I now have the same. Did you run into the 512k bug? or are your
padding your rootfs images?

> with multi_v7_defconfig and vexpress-v2p-ca9.dtb. This works for both
> vexpress-a9 and vexpress-a15 (with vexpress-v2p-ca15-tc1.dtb).
>
>> exynos:
>>
>> QEMU models an Exynos skdkc210 but there is only a 310 available in
>> QEMU dtbs. QEMU exynos however does not model a lot on the board level
>> so we can largely get away with booting 310 dtb on 210.
>>
> I needed a couple of fixes to get the smdkc210 machine to work with
> exynos4210-smdkv310.dtb.
>
> - CMU support was submitted a long time ago by Maksim Kozlov, but never
>   accepted. I took the code and merged the absolutely necessary parts of
>   (I dropped clock support).
> - exynos4210_mct needs a one-line bug fix to initialize a timer before
>   it is used.
> - dma support for exynos4 must be enabled (pl330 must be instantiated).
> - If I recall correctly, smdkc210 also needed SMC support.
>
> I have to change the configuration file, though. QEMU currently does not
> implement exynos cpuidle, so I have to disable CONFIG_CPU_IDLE and
> CONFIG_ARM_EXYNOS_CPUIDLE.
>
> I test both multi_v7_defconfig and exynos_defconfig with -M smdkc210.
>

Are your changes only needed for the exynos_defconfig?

>> Similar to vexpress, the exynos board has a lack of usable boot media.
>> The board does model USB (EHCI), however the DTB disables it as the
>> smdk310 board does not support it. So the alternative would be to use
>> one of the more full-featured exynos DTBs  (with way more peripherals)
>> from mainline Linux, but the kernel is liable to then probe all sorts
>> of missing hardware.
>>
>> Exynos SDHCI support was on list for a few revs and quite some time,
>> merging it and using SD may solve the problem.
>>
>> I have not attempted the SMP support.
>>
> I run smdkc210 with "-smp 2". If I recall correctly, this is mandatory,
> but I may be wrong.
>

Makes sense. I saw a warning to that effect.

>> Unlike all other boards, Exynos is quite consuming of RAM. All other
>> boards work with Yocto's default of 128MB but Exynos crashes unless
>> you jack it up. So users need to be careful of the -m option.

○ ○ ○ ○

Task instructions:
a – Rewrite the QEMU board discussion from "I now have the" up to and including "dtb on 210.", changing "padding" to "resizing".
b – Extend the QEMU board testing discussion beyond its final sentence.

Available data:

○ ○ ○ ○

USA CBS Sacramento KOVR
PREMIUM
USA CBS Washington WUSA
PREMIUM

○ ○ ○ ○

Per-task outputs:
a –
I now have the same. Did you run into the 512k bug? or are your
resizing your rootfs images?

> with multi_v7_defconfig and vexpress-v2p-ca9.dtb. This works for both
> vexpress-a9 and vexpress-a15 (with vexpress-v2p-ca15-tc1.dtb).
>
>> exynos:
>>
>> QEMU models an Exynos skdkc210 but there is only a 310 available in
>> QEMU dtbs. QEMU exynos however does not model a lot on the board level
>> so we can largely get away with booting 310 dtb on 210.

b –
>>
>> realview:
>>
>> Realview is not tested, but I discuss it here as it is a bit of a red
>> herring. The kernel has dtb support for the realview-1176 board,
>> however this is not modelled by QEMU. I creating a Realview variant
>> with 1176 in QEMU, however the memory maps of all the peripherals were
>> mismatched.
>>
>> Turns, out, QEMU is is modelling the realview FPGA emulation platform
>> which has a different peripheral map to the 1176 realview board
>> proper. So QEMU doesn't support the realview boards, just the FPGA
>> emulation platform, for which I can't find a kernel dtb. Should we
>> upstream one with some dtsi's for the CPU variation supported in QEMU?
>>
>> So Realview does not work within my testing parameters with no
>> immediate prospects.
>>
> I have realview-pb-a8, realview-eb-mpcore, and realview-eb working,
> but not with a default configuration.
>

So if it can be reduced to a "ARCH=arm make some_defconfig; make -j;"
I think we should go for it. Your repo has what looks like
QEMU-specific realview defconfigs. Upstream has a realview_defconfig,
is this likely to work or are there issues?

>> how I am testing:
>>
>> So this is all powered by the Yocto project (Poky). I got some good
>> help from Nathan Rossi. I have a poky fork which changes the qemuarm
>> target to build my mainline (4.2.1) kernel (multi_v7_defconfig +
>> VIRTIO), all the DTBs and a usable rootfs. You can then specify the
>> type of machine (from the list above) to yocto's runqemu command. The
>> command sets up boot media and network automatically.
>>
>> To use it:
>>
>> git clone https://github.com/pcrost/poky.git
>> cd poky
>> source ./oe-init-build-env
>> MACHINE=qemuarm bitbake core-image-minimal #this takes a while
>> QEMUBIN=/path/to/qemu-arm MACHINE_SUBTYPE=virt runqemu qemuarm slirp
>>
> Just for reference, my code is at github.
>
> https://github.com/groeck/linux-build-test
> https://github.com/groeck/qemu
>

There's some cool stuff in your QEMU branch. I made some high level
comments on the github. The IMX timer will need a bit of a rebase
following Jean-Christophe's refactoring.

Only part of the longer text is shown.